Source extract>

The clavecin électrique (or clavessin électrique) was a musical instrument invented in 1759 by Jean-Baptiste Thillaie Delaborde, a French Jesuit priest. It is the earliest surviving electric-powered musical instrument, antedated only by the Denis d'or, which is only known from written accounts.

Delaborde described the instrument in his 1761 publication, Le clavessin électrique. The mechanism was based on a contemporary warning-bell device, and the instrument was essentially an electric carillon. A number of bells, two for each pitch, hang from iron bars along with their clappers (one for each pair). A globe generator charged the prime conductor and the iron bars. The musician pressed a key and one of the bells of the corresponding pair was grounded, cut off from the charge source. The clapper then oscillated between the grounded and the charged bells, producing the desired tone.

Data section>
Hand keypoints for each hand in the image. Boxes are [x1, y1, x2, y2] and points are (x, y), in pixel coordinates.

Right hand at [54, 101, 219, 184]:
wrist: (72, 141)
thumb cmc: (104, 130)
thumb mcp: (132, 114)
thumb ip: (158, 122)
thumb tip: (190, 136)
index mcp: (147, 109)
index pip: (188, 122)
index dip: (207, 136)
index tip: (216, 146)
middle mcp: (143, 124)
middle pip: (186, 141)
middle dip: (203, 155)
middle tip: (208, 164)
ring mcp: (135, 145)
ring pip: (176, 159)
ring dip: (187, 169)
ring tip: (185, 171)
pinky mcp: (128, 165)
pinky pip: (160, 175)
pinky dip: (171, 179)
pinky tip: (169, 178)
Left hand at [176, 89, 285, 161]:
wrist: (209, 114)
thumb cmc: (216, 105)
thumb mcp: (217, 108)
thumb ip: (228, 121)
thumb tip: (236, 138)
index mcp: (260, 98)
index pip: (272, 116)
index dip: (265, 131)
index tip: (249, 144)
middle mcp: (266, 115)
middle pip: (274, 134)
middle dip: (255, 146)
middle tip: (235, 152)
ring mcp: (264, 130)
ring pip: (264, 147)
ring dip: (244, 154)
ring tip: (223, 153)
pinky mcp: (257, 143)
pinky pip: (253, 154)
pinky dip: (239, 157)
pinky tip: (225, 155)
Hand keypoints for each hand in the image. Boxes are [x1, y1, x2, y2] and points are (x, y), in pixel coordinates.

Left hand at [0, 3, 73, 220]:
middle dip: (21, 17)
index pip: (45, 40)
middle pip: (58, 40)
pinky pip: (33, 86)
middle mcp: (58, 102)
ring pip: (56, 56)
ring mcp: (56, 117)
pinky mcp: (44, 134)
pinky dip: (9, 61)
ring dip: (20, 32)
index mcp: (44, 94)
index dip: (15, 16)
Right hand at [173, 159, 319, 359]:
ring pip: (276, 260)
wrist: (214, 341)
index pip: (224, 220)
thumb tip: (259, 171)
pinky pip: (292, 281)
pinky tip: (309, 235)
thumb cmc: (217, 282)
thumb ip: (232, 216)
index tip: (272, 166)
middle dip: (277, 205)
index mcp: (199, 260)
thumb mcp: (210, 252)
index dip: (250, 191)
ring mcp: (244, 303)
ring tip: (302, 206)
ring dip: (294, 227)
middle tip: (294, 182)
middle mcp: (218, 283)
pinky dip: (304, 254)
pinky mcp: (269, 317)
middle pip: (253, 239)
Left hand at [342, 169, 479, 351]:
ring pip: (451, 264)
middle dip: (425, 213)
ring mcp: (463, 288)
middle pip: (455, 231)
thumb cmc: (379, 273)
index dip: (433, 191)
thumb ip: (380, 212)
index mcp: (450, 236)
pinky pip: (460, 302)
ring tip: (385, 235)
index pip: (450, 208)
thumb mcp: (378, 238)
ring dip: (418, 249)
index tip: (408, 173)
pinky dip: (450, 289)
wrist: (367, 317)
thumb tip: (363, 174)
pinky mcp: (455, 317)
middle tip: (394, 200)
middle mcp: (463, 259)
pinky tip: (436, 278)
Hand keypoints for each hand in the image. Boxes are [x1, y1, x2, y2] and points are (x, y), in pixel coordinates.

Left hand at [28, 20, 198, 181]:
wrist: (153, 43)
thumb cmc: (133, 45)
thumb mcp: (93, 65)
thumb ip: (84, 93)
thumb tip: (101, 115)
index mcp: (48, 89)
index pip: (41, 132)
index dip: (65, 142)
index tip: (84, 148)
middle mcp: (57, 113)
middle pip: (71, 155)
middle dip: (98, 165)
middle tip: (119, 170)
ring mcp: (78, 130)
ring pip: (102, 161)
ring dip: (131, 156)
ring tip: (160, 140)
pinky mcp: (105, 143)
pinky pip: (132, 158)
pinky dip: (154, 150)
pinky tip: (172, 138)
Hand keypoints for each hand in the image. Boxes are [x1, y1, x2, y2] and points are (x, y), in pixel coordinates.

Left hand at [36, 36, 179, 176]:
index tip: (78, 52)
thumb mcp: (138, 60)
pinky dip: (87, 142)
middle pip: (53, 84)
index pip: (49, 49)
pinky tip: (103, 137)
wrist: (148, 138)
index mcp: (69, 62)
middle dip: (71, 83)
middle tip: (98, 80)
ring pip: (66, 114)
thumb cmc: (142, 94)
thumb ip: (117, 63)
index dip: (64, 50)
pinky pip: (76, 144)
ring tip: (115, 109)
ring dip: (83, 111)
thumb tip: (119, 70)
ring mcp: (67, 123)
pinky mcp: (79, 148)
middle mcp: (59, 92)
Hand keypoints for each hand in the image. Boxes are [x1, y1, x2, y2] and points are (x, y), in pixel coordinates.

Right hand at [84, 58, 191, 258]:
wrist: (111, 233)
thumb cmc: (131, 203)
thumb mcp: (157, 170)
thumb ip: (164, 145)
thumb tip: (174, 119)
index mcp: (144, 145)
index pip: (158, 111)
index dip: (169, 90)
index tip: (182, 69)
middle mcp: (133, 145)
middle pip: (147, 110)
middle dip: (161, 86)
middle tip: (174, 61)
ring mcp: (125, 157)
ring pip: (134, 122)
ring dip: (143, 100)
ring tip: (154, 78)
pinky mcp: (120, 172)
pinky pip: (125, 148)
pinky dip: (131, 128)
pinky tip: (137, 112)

Work item>
Reproduce word for word the section of the clavecin électrique passage that opens with the words containing "The clavecin électrique" and closes with "the desired tone.".

Output below>
The clavecin électrique (or clavessin électrique) was a musical instrument invented in 1759 by Jean-Baptiste Thillaie Delaborde, a French Jesuit priest. It is the earliest surviving electric-powered musical instrument, antedated only by the Denis d'or, which is only known from written accounts.

Delaborde described the instrument in his 1761 publication, Le clavessin électrique. The mechanism was based on a contemporary warning-bell device, and the instrument was essentially an electric carillon. A number of bells, two for each pitch, hang from iron bars along with their clappers (one for each pair). A globe generator charged the prime conductor and the iron bars. The musician pressed a key and one of the bells of the corresponding pair was grounded, cut off from the charge source. The clapper then oscillated between the grounded and the charged bells, producing the desired tone.